Transcribe the data verbatim and drop its images.

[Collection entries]

* * * * * * *

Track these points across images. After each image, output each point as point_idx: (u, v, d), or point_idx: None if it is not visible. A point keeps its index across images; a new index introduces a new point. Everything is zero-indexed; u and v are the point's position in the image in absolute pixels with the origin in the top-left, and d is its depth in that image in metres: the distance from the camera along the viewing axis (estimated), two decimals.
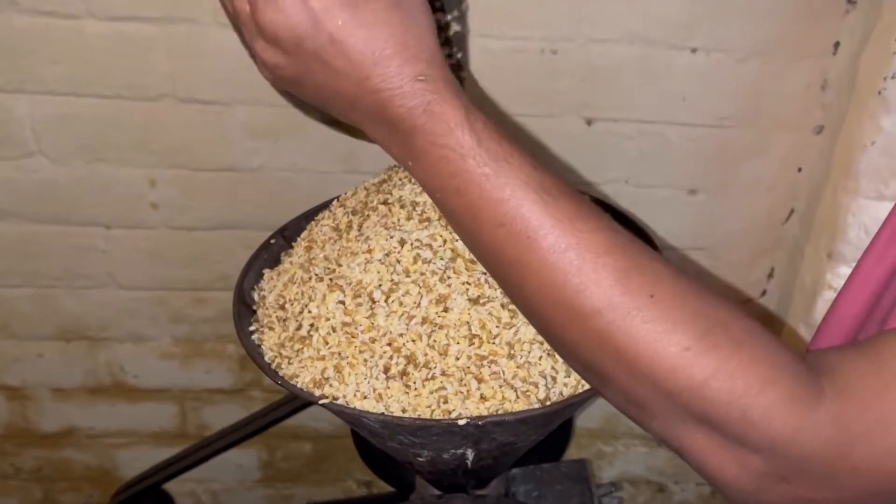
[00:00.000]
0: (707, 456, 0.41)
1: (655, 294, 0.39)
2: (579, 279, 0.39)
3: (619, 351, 0.39)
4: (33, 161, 0.96)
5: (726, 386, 0.38)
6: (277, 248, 0.70)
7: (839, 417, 0.39)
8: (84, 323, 1.08)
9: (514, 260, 0.41)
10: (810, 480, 0.40)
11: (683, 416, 0.40)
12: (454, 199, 0.42)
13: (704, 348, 0.39)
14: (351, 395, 0.53)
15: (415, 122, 0.41)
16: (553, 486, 0.78)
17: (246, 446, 1.20)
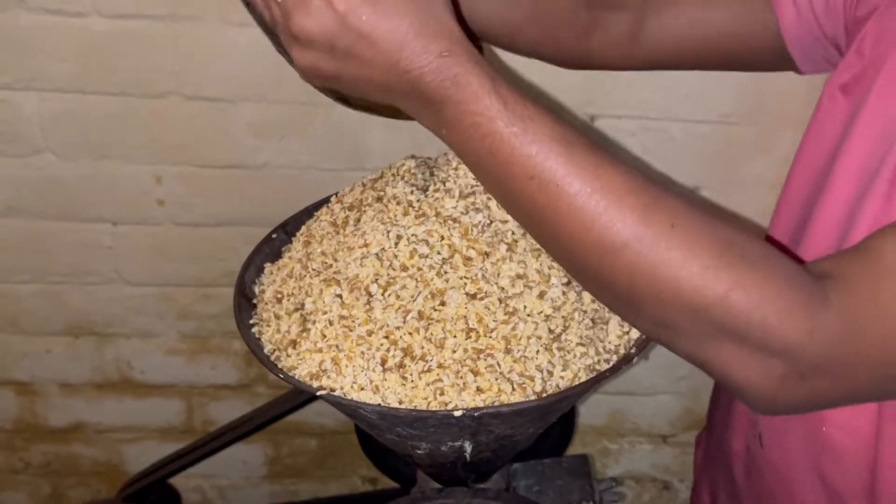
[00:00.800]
0: (732, 366, 0.45)
1: (675, 224, 0.44)
2: (607, 217, 0.43)
3: (647, 278, 0.44)
4: (41, 158, 0.97)
5: (745, 297, 0.43)
6: (279, 242, 0.71)
7: (845, 314, 0.44)
8: (91, 319, 1.09)
9: (545, 207, 0.45)
10: (827, 375, 0.45)
11: (709, 332, 0.44)
12: (487, 160, 0.45)
13: (722, 266, 0.43)
14: (348, 386, 0.53)
15: (444, 93, 0.44)
16: (554, 481, 0.78)
17: (252, 442, 1.21)
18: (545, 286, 0.57)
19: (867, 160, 0.56)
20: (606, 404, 1.21)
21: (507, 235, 0.59)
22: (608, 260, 0.44)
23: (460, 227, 0.59)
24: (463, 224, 0.59)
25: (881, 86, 0.56)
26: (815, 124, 0.64)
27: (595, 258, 0.45)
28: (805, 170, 0.64)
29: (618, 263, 0.44)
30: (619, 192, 0.44)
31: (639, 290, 0.44)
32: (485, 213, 0.60)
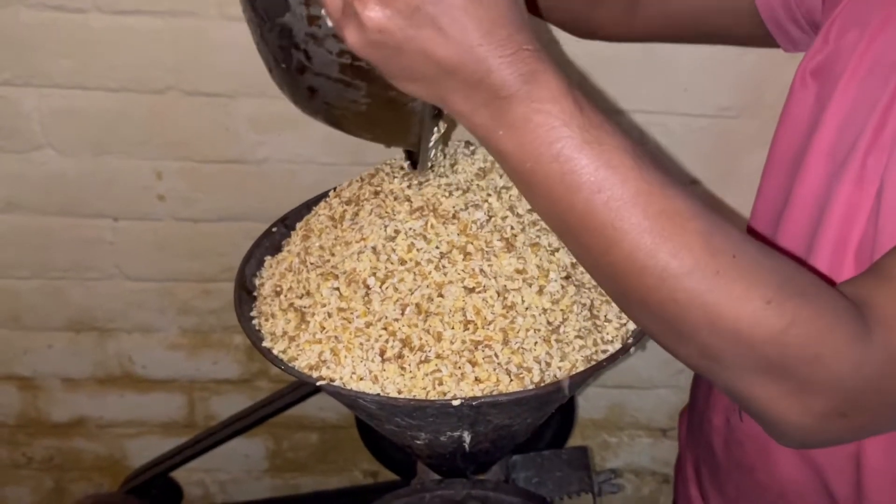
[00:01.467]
0: (773, 402, 0.44)
1: (737, 255, 0.42)
2: (672, 242, 0.41)
3: (706, 308, 0.42)
4: (41, 154, 0.97)
5: (803, 332, 0.42)
6: (279, 236, 0.71)
7: (886, 346, 0.43)
8: (92, 314, 1.10)
9: (606, 225, 0.42)
10: (866, 410, 0.45)
11: (758, 366, 0.43)
12: (550, 165, 0.42)
13: (782, 300, 0.42)
14: (348, 377, 0.54)
15: (518, 88, 0.41)
16: (553, 473, 0.79)
17: (253, 436, 1.22)
18: (544, 281, 0.58)
19: (836, 145, 0.56)
20: (606, 398, 1.21)
21: (506, 231, 0.59)
22: (667, 286, 0.42)
23: (459, 223, 0.59)
24: (462, 220, 0.59)
25: (849, 74, 0.56)
26: (788, 110, 0.64)
27: (652, 284, 0.42)
28: (780, 156, 0.65)
29: (676, 291, 0.42)
30: (685, 216, 0.42)
31: (693, 320, 0.42)
32: (484, 208, 0.60)
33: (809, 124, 0.59)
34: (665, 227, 0.41)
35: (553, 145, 0.41)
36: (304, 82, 0.51)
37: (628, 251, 0.42)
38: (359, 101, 0.50)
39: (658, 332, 0.47)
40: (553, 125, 0.41)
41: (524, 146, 0.42)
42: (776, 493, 0.65)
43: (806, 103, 0.60)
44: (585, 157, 0.41)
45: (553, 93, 0.41)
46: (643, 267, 0.42)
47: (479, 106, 0.42)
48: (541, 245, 0.59)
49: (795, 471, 0.62)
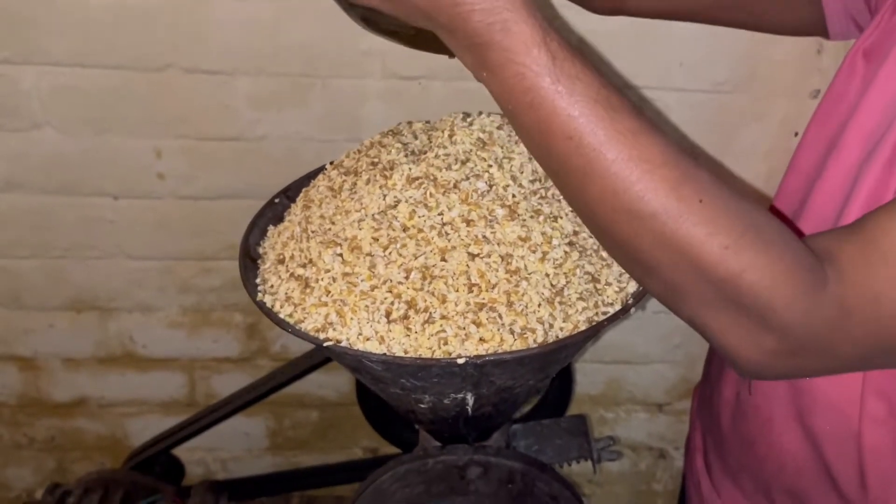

* * * * * * *

* Answer to this problem
Track these points across images. After each image, output each point as point_idx: (u, v, d), or point_idx: None if it is not visible. A point keeps its index across images; a new index introduces a new point. Everything is zero-indexed; u and v are the point's position in the image in absolute pixels with the origin in the top-left, and d is its depth in that image in metres: the distance from the camera along the viewing axis (estimated), two decimals.
[00:00.000]
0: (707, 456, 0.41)
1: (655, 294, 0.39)
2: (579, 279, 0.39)
3: (619, 351, 0.39)
4: (33, 161, 0.96)
5: (726, 386, 0.38)
6: (277, 248, 0.70)
7: (839, 417, 0.39)
8: (84, 323, 1.08)
9: (514, 260, 0.41)
10: (810, 480, 0.40)
11: (683, 416, 0.40)
12: (454, 199, 0.42)
13: (704, 348, 0.39)
14: (351, 395, 0.53)
15: (415, 122, 0.41)
16: (553, 486, 0.78)
17: (246, 446, 1.20)
[00:00.800]
0: (732, 366, 0.45)
1: (675, 224, 0.44)
2: (607, 217, 0.43)
3: (647, 278, 0.44)
4: (41, 158, 0.97)
5: (745, 297, 0.43)
6: (279, 242, 0.71)
7: (845, 314, 0.44)
8: (91, 319, 1.09)
9: (545, 207, 0.45)
10: (827, 375, 0.45)
11: (709, 332, 0.44)
12: (487, 160, 0.45)
13: (722, 266, 0.43)
14: (348, 386, 0.53)
15: (444, 93, 0.44)
16: (554, 481, 0.78)
17: (252, 442, 1.21)
18: (545, 286, 0.57)
19: (867, 160, 0.56)
20: (606, 404, 1.21)
21: (507, 235, 0.59)
22: (608, 260, 0.44)
23: (460, 227, 0.59)
24: (463, 224, 0.59)
25: (881, 86, 0.56)
26: (815, 124, 0.64)
27: (595, 258, 0.45)
28: (805, 170, 0.64)
29: (618, 263, 0.44)
30: (619, 192, 0.44)
31: (639, 290, 0.44)
32: (485, 213, 0.60)
[00:01.467]
0: (773, 402, 0.44)
1: (737, 255, 0.42)
2: (672, 242, 0.41)
3: (706, 308, 0.42)
4: (41, 154, 0.97)
5: (803, 332, 0.42)
6: (279, 236, 0.71)
7: (886, 346, 0.43)
8: (92, 314, 1.10)
9: (606, 225, 0.42)
10: (866, 410, 0.45)
11: (758, 366, 0.43)
12: (550, 165, 0.42)
13: (782, 300, 0.42)
14: (348, 377, 0.54)
15: (518, 88, 0.41)
16: (553, 473, 0.79)
17: (253, 436, 1.22)
18: (544, 281, 0.58)
19: (836, 145, 0.56)
20: (606, 398, 1.21)
21: (506, 231, 0.59)
22: (667, 286, 0.42)
23: (459, 223, 0.59)
24: (462, 220, 0.59)
25: (849, 74, 0.56)
26: (788, 110, 0.64)
27: (652, 284, 0.42)
28: (780, 156, 0.65)
29: (676, 291, 0.42)
30: (685, 216, 0.42)
31: (693, 320, 0.42)
32: (484, 208, 0.60)
33: (809, 124, 0.59)
34: (665, 227, 0.41)
35: (553, 145, 0.41)
36: (304, 82, 0.51)
37: (628, 251, 0.42)
38: (359, 101, 0.50)
39: (658, 332, 0.47)
40: (553, 125, 0.41)
41: (524, 146, 0.42)
42: (776, 493, 0.65)
43: (806, 103, 0.60)
44: (585, 157, 0.41)
45: (553, 93, 0.41)
46: (643, 267, 0.42)
47: (479, 106, 0.42)
48: (541, 245, 0.59)
49: (795, 471, 0.62)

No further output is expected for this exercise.